Usually it's better to have indexes, because they speed up select more than they slow down insert.
On an UPDATE the index can speed things way up if an indexed field is used in the WHERE clause and slow things down if you update one of the indexed fields.
How do you know when to use an index
Add EXPLAIN in front of your SELECT statement.
Like so:
EXPLAIN SELECT * FROM table1
WHERE unindexfield1 > unindexedfield2
ORDER BY unindexedfield3
Will show you how much work MySQL will have to do on each of the unindexed fields.
Using that info you can decide if it is worthwhile to add indexes or not.
Explain can also tell you if it is better to drop and index
EXPLAIN SELECT * FROM table1
WHERE indexedfield1 > indexedfield2
ORDER BY indexedfield3
If very little rows are selected, or MySQL decided to ignore the index (it does that from time to time) then you might as well drop the index, because it is slowing down your inserts but not speeding up your select's.
Then again it might also be that your select statement is not clever enough.
(Sorry for the complexity in the answer, I was trying to keep it simple, but failed).
Link:
MySQL indexes - what are the best practices?
Pros:
Faster lookup for results. This is all about reducing the # of Disk IO's. Instead of scanning the entire table for the results, you can reduce the number of disk IO's(page fetches) by using index structures such as B-Trees or Hash Indexes to get to your data faster.
Cons:
Slower writes(potentially). Not only do you have to write your data to your tables, but you also have to write to your indexes. This may cause the system to restructure the index structure(Hash Index, B-Tree etc), which can be very computationally expensive.
Takes up more disk space, naturally. You are storing more data.
The easiest way to think about an index is to think about a dictionary. It has words and it has definitions corresponding to those words. The dictionary has an index on "word" because when you go to a dictionary you want to look up a word quickly, then get its definition. A dictionary usually contains just one index - an index by word.
A database is analogous. When you have a bunch of data in the database, you will have certain ways that you want to get it out. Let's say you have a User table and you often look up a user by the FirstName column. Since this is an operation that you are doing often in your application, you should consider using an index on this column. That will create a structure in the database that is sorted, if you will, by that column, so that looking up something by first name is like looking up a word in a dictionary. If you didn't have this index you might need to look at ALL rows before you determine which ones have a specific FirstName. By adding an index, you have made this fast.

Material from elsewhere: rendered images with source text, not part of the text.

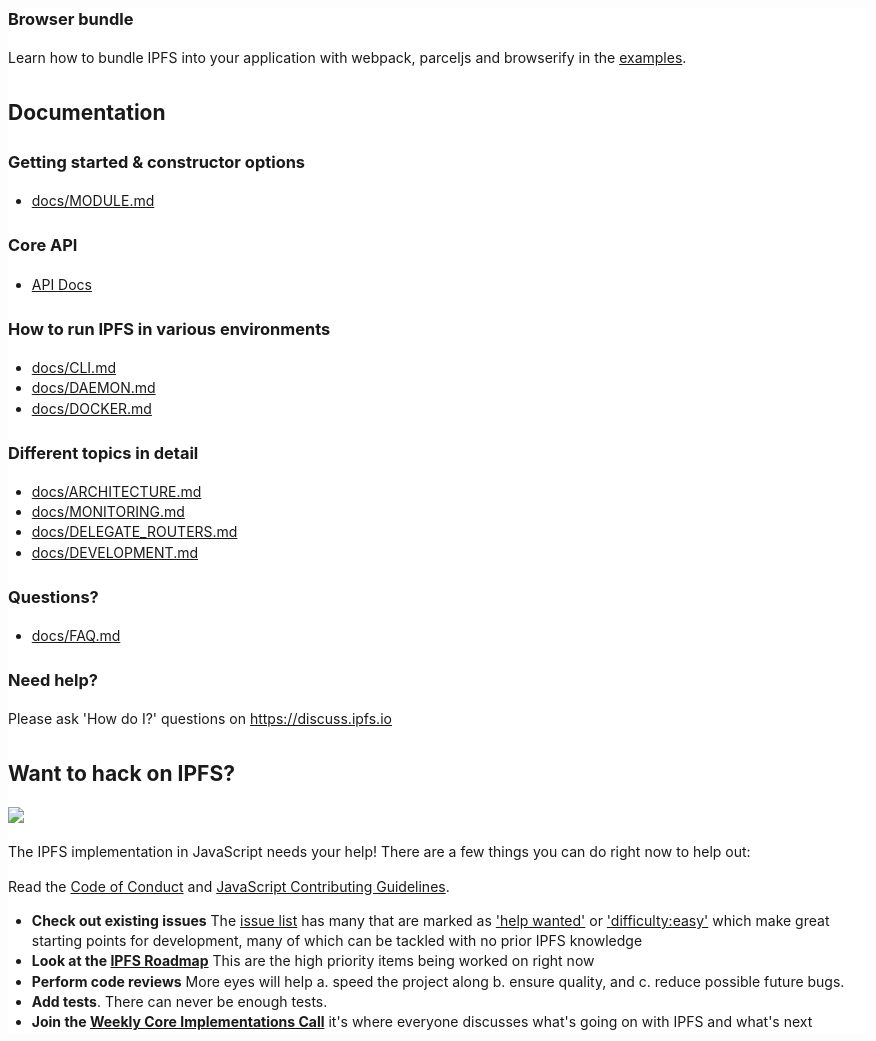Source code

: ### Browser bundle

Learn how to bundle IPFS into your application with webpack, parceljs and browserify in the [examples](https://github.com/ipfs/js-ipfs/tree/master/examples).

## Documentation

### Getting started & constructor options

* [docs/MODULE.md](./docs/MODULE.md)

### Core API

* [API Docs](https://github.com/ipfs/js-ipfs/tree/master/docs/core-api)

### How to run IPFS in various environments

* [docs/CLI.md](./docs/CLI.md)
* [docs/DAEMON.md](./docs/DAEMON.md)
* [docs/DOCKER.md](./docs/DOCKER.md)

### Different topics in detail

* [docs/ARCHITECTURE.md](./docs/ARCHITECTURE.md)
* [docs/MONITORING.md](./docs/MONITORING.md)
* [docs/DELEGATE_ROUTERS.md](./docs/DELEGATE_ROUTERS.md)
* [docs/DEVELOPMENT.md](./docs/DEVELOPMENT.md)

### Questions?

* [docs/FAQ.md](./docs/FAQ.md)

### Need help?

Please ask 'How do I?' questions on https://discuss.ipfs.io

## Want to hack on IPFS?

[![](https://cdn.rawgit.com/jbenet/contribute-ipfs-gif/master/img/contribute.gif)](https://github.com/ipfs/community/blob/master/CONTRIBUTING.md)

The IPFS implementation in JavaScript needs your help!  There are a few things you can do right now to help out:

Read the [Code of Conduct](https://github.com/ipfs/community/blob/master/code-of-conduct.md) and [JavaScript Contributing Guidelines](https://github.com/ipfs/community/blob/master/CONTRIBUTING_JS.md).

- **Check out existing issues** The [issue list](https://github.com/ipfs/js-ipfs/issues) has many that are marked as ['help wanted'](https://github.com/ipfs/js-ipfs/issues?q=is%3Aissue+is%3Aopen+sort%3Aupdated-desc+label%3A%22help+wanted%22) or ['difficulty:easy'](https://github.com/ipfs/js-ipfs/issues?q=is%3Aissue+is%3Aopen+sort%3Aupdated-desc+label%3Adifficulty%3Aeasy) which make great starting points for development, many of which can be tackled with no prior IPFS knowledge
- **Look at the [IPFS Roadmap](https://github.com/ipfs/roadmap)** This are the high priority items being worked on right now
- **Perform code reviews** More eyes will help
  a. speed the project along
  b. ensure quality, and
  c. reduce possible future bugs.
- **Add tests**. There can never be enough tests.
- **Join the [Weekly Core Implementations Call](https://github.com/ipfs/team-mgmt/issues/992)** it's where everyone discusses what's going on with IPFS and what's next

So why not put an index on all columns and make them all fast? Like everything, there is a trade off. Every time you insert a row into the table User, the database will need to perform its magic and sort everything on your indexed column. This can be expensive.
You don't have to have a primary key. Indexes (of any type) are used to speed up queries and, at least with the InnoDB engine, enforce foreign key constraints. Whether you use a unique or plain (non-unique) index depends on whether you want to allow duplicate values in the key.
This is a general database concept, you might use external resources to read about it, like http://beginner-sql-tutorial.com/sql-index.htm or http://en.wikipedia.org/wiki/Index_(database)
An index allows MySQL to find data quicker. You use them on columns that you'll be using in WHERE clauses. For example, if you have a column named score, and want to find everything with where score > 5, by default this means MySQL will need to scan through the WHOLE table to find those scores. However if you use a BTREE index, finding those that meet that condition will happen a LOT faster.
Indices have a price: disk and memory space. If it's a very big table, your index will grow rather large.
Think of it this way: what are the biggest benefits of having an index in a book? It's much the same thing. You have a slightly larger book, yet you're able to quickly look things up. When you create an index on a column, you're saying you want to be able to reference it in a where clause to look it up quickly.